Голубовский позвонил вдруг из своего ниоткуда и предложил начать вместе с ним размораживаться, будто я когда-то превращался в лед. Мы встречались с ним, как заговорщики, растратили месяц жизни, будто командировочные, на то, чтоб основать новое литературное течение, а потом еще месяц – чтобы в нем разочароваться. И он снова скрылся. А я подарил ему на прощание белый, как океанский лайнер, телефон, памятуя, что был плохо слышен его голос в трубке; телефон этот я выменял еще когда работал охранником в больнице на бутылку водки у забулдыги-телефониста, потому что жалко было глядеть, как уходит на сторону за бесценок, как будто гибнет, такой красивый благородный аппарат... Говорили, что Голубовский плохо кончил: с утра до ночи скитаясь по Интернету, он заблудился в порнографических сайтах – и больше не выходил на связь.
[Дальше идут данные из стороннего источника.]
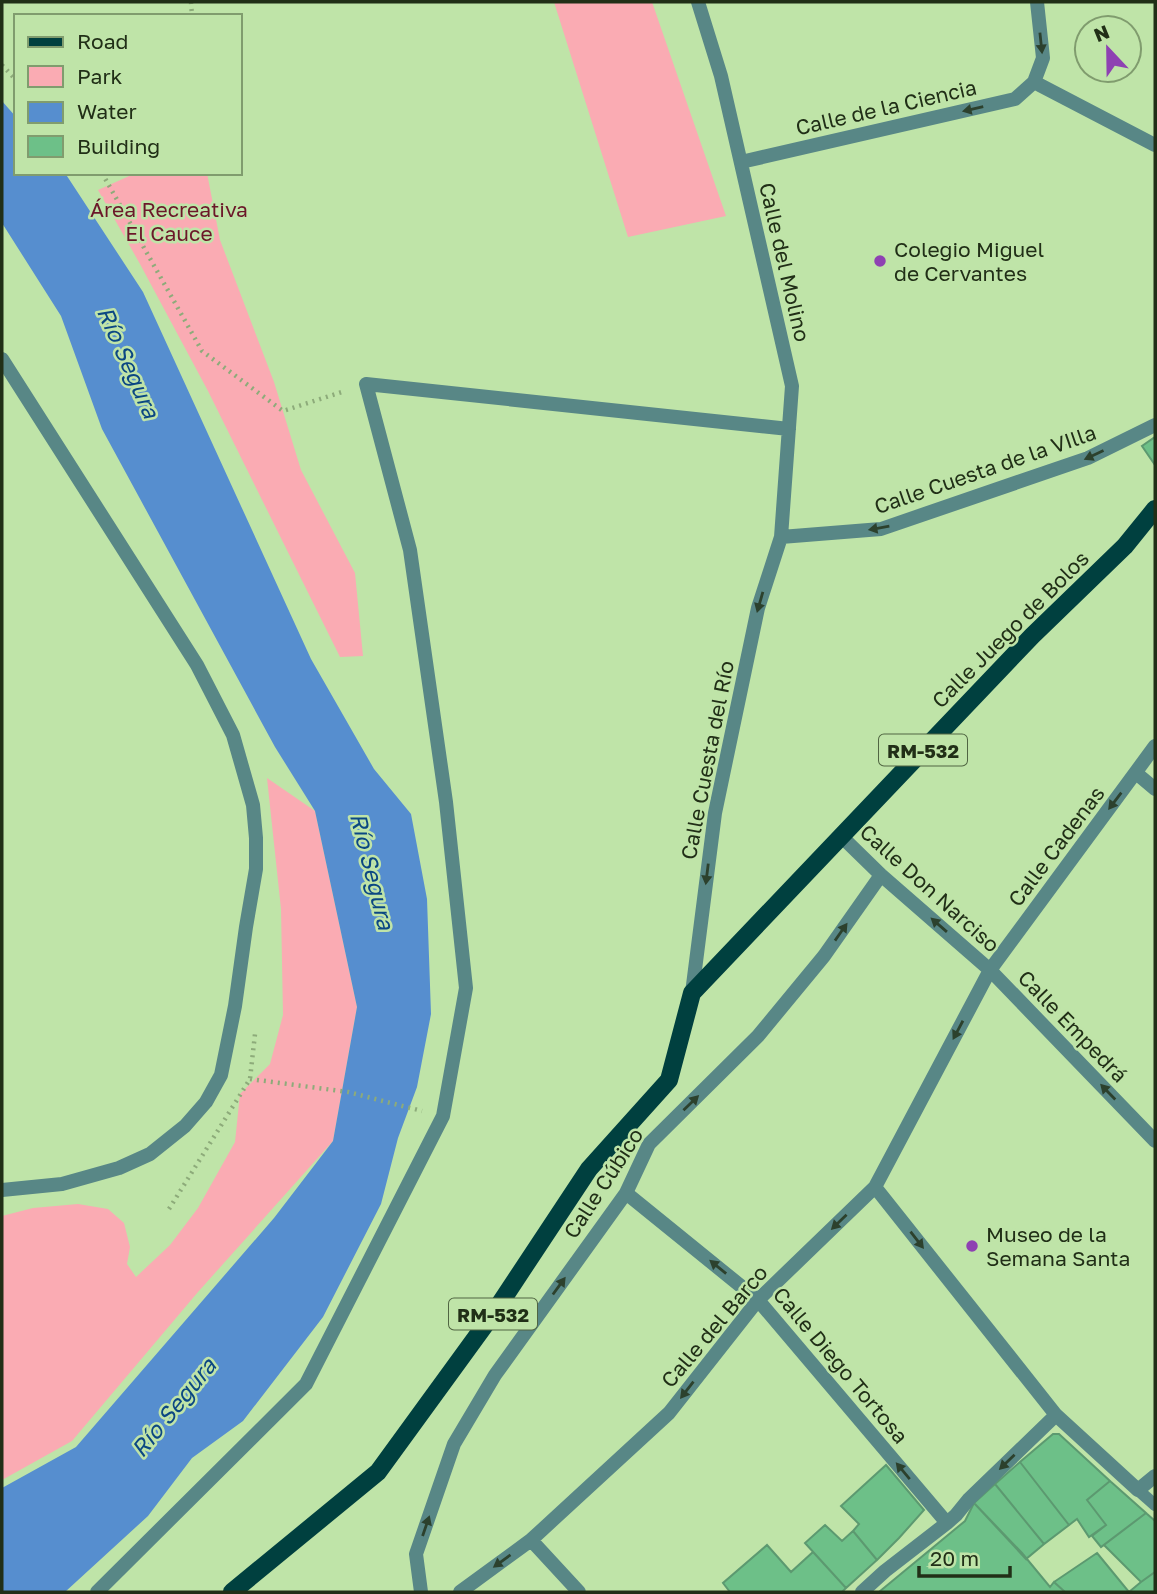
<svg xmlns="http://www.w3.org/2000/svg" width="1157" height="1594" font-family="'Golos Text',sans-serif">
<rect width="100%" height="100%" fill="#bfe4a8"/>
<!-- green -->
<path fill="#faabb3" d="M 554,2 L 652,2 L 726,216 L 628,237 Z
M 136,173 L 207,173 L 220,240 L 274,382 L 301,470 L 355,573 L 363,656 L 340,657 L 208,391 L 140,264 L 98,190 Z
M 267,778 L 315,811 L 357,1007 L 333,1141 L 198,1292 L 72,1441 L 2,1480 L 2,1216 L 33,1208 L 78,1204 L 108,1209 L 124,1223 L 130,1247 L 127,1264 L 136,1277 L 170,1245 L 198,1208 L 235,1142 L 240,1094 L 270,1064 L 283,1015 L 281,909 Z"/>
<!-- water -->
<path fill="#568ecf" d="M 2,101 L 16,117 L 16,173 L 65,173 L 143,292 L 311,659 L 374,769 L 411,814 L 427,899 L 431,1014 L 417,1087 L 398,1138 L 381,1204 L 323,1317 L 243,1421 L 192,1458 L 148,1516 L 65,1592 L 2,1592 L 2,1488 L 76,1447 L 274,1218 L 333,1141 L 357,1007 L 315,811 L 275,747 L 102,429 L 61,316 L 2,223 Z"/>
<!-- building -->
<path fill="#6dc088" stroke="#5c9970" stroke-width="2" d="M 1155,437 L 1155,465 L 1142,446 Z
M 1053,1434 L 1059,1434 L 1110,1481 L 1087,1500 L 1106,1525 L 1089,1537 L 1077,1519 L 1069,1525 L 1020,1462 Z
M 1020,1462 L 1069,1525 L 1044,1544 L 995,1484 Z
M 886,1465 L 924,1510 L 899,1538 L 877,1560 L 853,1531 L 859,1524 L 841,1506 Z
M 1110,1481 L 1146,1513 L 1101,1547 L 1092,1536 L 1106,1525 L 1087,1500 Z
M 995,1484 L 1044,1544 L 1026,1559 L 974,1503 Z
M 974,1503 L 1022,1553 L 1050,1587 L 1054,1582 L 1065,1592 L 879,1592 L 965,1521 Z
M 1146,1513 L 1155,1521 L 1155,1572 L 1141,1582 L 1104,1545 Z
M 825,1525 L 842,1541 L 853,1531 L 877,1560 L 846,1588 L 805,1543 Z
M 767,1545 L 791,1572 L 813,1552 L 846,1588 L 842,1592 L 730,1592 L 723,1583 Z
M 1097,1553 L 1129,1592 L 1065,1592 L 1054,1582 Z
M 1155,1572 L 1155,1592 L 1129,1592 L 1141,1582 Z"/>
<g fill="none" stroke-linecap="round" stroke-linejoin="round">
<!-- path -->
<path stroke="#8dab7a" stroke-width="4.5" stroke-dasharray="2 5" stroke-linecap="butt" d="M 191,2 L 192,16
M 2,65 L 16,80
M 102,173 L 202,351 L 283,411 L 345,391
M 250,1079 L 348,1092 L 422,1111
M 169,1209 L 250,1079 L 255,1034"/>
<!-- lane -->
<path stroke="#588786" stroke-width="12" d="M 1138,1490 L 1155,1505"/>
<!-- street -->
<path stroke="#588786" stroke-width="14" d="M 1034,82 L 1155,145
M 741,162 L 1015,99 L 1034,82 L 1043,58 L 1037,2
M 2,359 L 197,665 L 233,735 L 253,805 L 256,838 L 256,869 L 246,927 L 235,1006 L 221,1075 L 206,1102 L 185,1126 L 150,1154 L 119,1168 L 62,1184 L 2,1190
M 781,537 L 881,529 L 1088,458 L 1155,425
M 1136,773 L 1155,789
M 841,836 L 881,875 L 990,970 L 1155,1141
M 692,993 L 715,813 L 758,608 L 781,537 L 792,386 L 721,76 L 698,2
M 875,1187 L 1056,1415 L 1138,1490 L 1155,1476
M 626,1193 L 758,1300 L 947,1523
M 531,1540 L 579,1592
M 97,1592 L 306,1384 L 443,1116 L 466,988 L 446,802 L 410,550 L 366,384 L 789,429
M 421,1592 L 416,1554 L 454,1444 L 495,1375 L 626,1193 L 649,1144 L 758,1036 L 824,956 L 881,875
M 460,1592 L 531,1540 L 669,1413 L 758,1300 L 875,1187 L 990,970 L 1155,746
M 862,1592 L 885,1571 L 947,1523 L 956,1515 L 969,1499 L 1056,1415"/>
<!-- primary -->
<path stroke="#00403f" stroke-width="18" d="M 232,1592 L 378,1472 L 493,1314 L 589,1169 L 669,1080 L 692,993 L 1032,636 L 1125,546 L 1155,509"/>
</g>
<!-- one-way arrows -->
<defs><path id="oneway-solid" d="M-6-.8H1V-3.2L6.5 0L1 3.2V.8H-6Z" transform="scale(1.75)"/></defs>
<g fill="#2c412d">
<use href="#oneway-solid" transform="translate(1041 43) rotate(84)"/>
<use href="#oneway-solid" transform="translate(973 109) rotate(167)"/>
<use href="#oneway-solid" transform="translate(1094 455) rotate(155)"/>
<use href="#oneway-solid" transform="translate(879 528) rotate(170)"/>
<use href="#oneway-solid" transform="translate(760 602) rotate(106)"/>
<use href="#oneway-solid" transform="translate(1115 801) rotate(127)"/>
<use href="#oneway-solid" transform="translate(707 874) rotate(97)"/>
<use href="#oneway-solid" transform="translate(939 925) rotate(-139)"/>
<use href="#oneway-solid" transform="translate(841 932) rotate(-55)"/>
<use href="#oneway-solid" transform="translate(958 1030) rotate(118)"/>
<use href="#oneway-solid" transform="translate(1108 1092) rotate(-134)"/>
<use href="#oneway-solid" transform="translate(691 1103) rotate(-44)"/>
<use href="#oneway-solid" transform="translate(839 1222) rotate(136)"/>
<use href="#oneway-solid" transform="translate(917 1240) rotate(52)"/>
<use href="#oneway-solid" transform="translate(718 1267) rotate(-141)"/>
<use href="#oneway-solid" transform="translate(559 1286) rotate(-54)"/>
<use href="#oneway-solid" transform="translate(687 1390) rotate(128)"/>
<use href="#oneway-solid" transform="translate(1007 1462) rotate(136)"/>
<use href="#oneway-solid" transform="translate(903 1471) rotate(-130)"/>
<use href="#oneway-solid" transform="translate(426 1526) rotate(-71)"/>
<use href="#oneway-solid" transform="translate(502 1561) rotate(144)"/>
</g>
<!-- markers -->
<g fill="#8e41b2" stroke="#bfe4a8" stroke-width="2.5">
<circle cx="880" cy="261" r="7"/>
<circle cx="972" cy="1246" r="7"/>
</g>
<g text-anchor="middle" dominant-baseline="central" stroke-width="5" stroke-linejoin="round" paint-order="stroke">
<!-- shield labels -->
<g fill="#bfe4a8" stroke="#506542" stroke-width="2">
<rect x="879" y="734.5" width="88" height="31" rx="5"/>
<rect x="449" y="1298.5" width="88" height="31" rx="5"/>
</g>
<g font-size="19" font-weight="bold" fill="#212f17">
<text x="923" y="750">RM-532</text>
<text x="493" y="1314">RM-532</text>
</g>
<!-- street labels -->
<g font-size="21" fill="#212f17" stroke="#bfe4a8">
<text transform="translate(886 107) rotate(-13)">Calle de la Ciencia</text>
<text transform="translate(785 262) rotate(77)">Calle del Molino</text>
<text transform="translate(985 469) rotate(-19)">Calle Cuesta de la VIlla</text>
<text transform="translate(1010 629) rotate(-45)">Calle Juego de Bolos</text>
<text transform="translate(707 760) rotate(-79)">Calle Cuesta del Río</text>
<text transform="translate(1056 846) rotate(-53)">Calle Cadenas</text>
<text transform="translate(930 888) rotate(42)">Calle Don Narciso</text>
<text transform="translate(1073 1026) rotate(46)">Calle Empedrá</text>
<text transform="translate(603 1183) rotate(-57)">Calle Cúbico</text>
<text transform="translate(714 1326) rotate(-50)">Calle del Barco</text>
<text transform="translate(841 1365) rotate(50)">Calle Diego Tortosa</text>
</g>
<!-- park labels -->
<g font-size="21" fill="#6b1729" stroke="#bfe4a8">
<text x="169" y="209">Área Recreativa<tspan x="169" dy="24">El Cauce</tspan></text>
</g>
<!-- poi labels -->
<g font-size="21" fill="#212f17" stroke="#bfe4a8" text-anchor="start">
<text x="894" y="249">Colegio Miguel<tspan x="894" dy="24">de Cervantes</tspan></text>
<text x="986" y="1234">Museo de la<tspan x="986" dy="24">Semana Santa</tspan></text>
</g>
<!-- water labels -->
<g font-size="23" font-style="italic" fill="#0b4783" stroke="#bfe4a8">
<text transform="translate(129 362) rotate(66)">Río Segura</text>
<text transform="translate(373 871) rotate(76)">Río Segura</text>
<text transform="translate(173 1407) rotate(-51)">Río Segura</text>
</g>
</g>
<!-- border -->
<rect width="1157" height="1594" fill="none" stroke="#212f17" stroke-width="7"/>
<!-- legend -->
<rect x="14" y="14" width="228" height="161" fill="#bfe4a8" stroke="#809c6e" stroke-width="2"/>
<rect x="28" y="37" width="35" height="10" fill="#00403f" stroke="#809c6e" stroke-width="2"/>
<text x="77" y="49" font-size="21" fill="#212f17">Road</text>
<rect x="28" y="66" width="35" height="21" fill="#faabb3" stroke="#809c6e" stroke-width="2"/>
<text x="77" y="84" font-size="21" fill="#212f17">Park</text>
<rect x="28" y="102" width="35" height="21" fill="#568ecf" stroke="#809c6e" stroke-width="2"/>
<text x="77" y="119" font-size="21" fill="#212f17">Water</text>
<rect x="28" y="136" width="35" height="21" fill="#6dc088" stroke="#809c6e" stroke-width="2"/>
<text x="77" y="154" font-size="21" fill="#212f17">Building</text>
<!-- north arrow -->
<g transform="translate(1108 49) rotate(338)"><circle r="33" fill="#bfe4a8" stroke="#809c6e" stroke-width="2"/>
<path d="M0-5L12 26L0 18L-12 26Z" fill="#8e41b2"/>
<text y="-10" font-size="19" font-weight="bold" text-anchor="middle" fill="#212f17">N</text>
</g>
<!-- scale -->
<path d="M919 1566v10h91v-10" fill="none" stroke="#212f17" stroke-width="3.5"/>
<text x="930" y="1566" font-size="21" fill="#212f17" stroke="#bfe4a8" stroke-width="5" paint-order="stroke">20 m</text>
</svg>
Только вот не знаю я спустя годы, что произошло с соседом моим Ворлоховым. Мы разменяли квартиру. Когда переезжали, Ворлохов утащил к себе все, чего не хотел я тащить за собой: гирю, лыжи «Карелия» без палок, два горшка с засушенными в их каменистой почве цветами, старый, продавленный диван и что-то еще. То, что принадлежало мне, тащил он на удивление жадно и даже подобострастно, как если бы вся эта рухлядь, перешедшая от меня, оказавшись у него в доме, должна была несказанно изменить его жизнь. Соседство многолетнее со мной – подслушивание и подглядывание за тем, кто у меня собирался и что несли собравшиеся спьяну, – внушило бедняге Ворлохову мысль, что он проник наконец в тот заветный секрет, как добиться почета и денег, нигде не работая и ничего целыми днями не делая.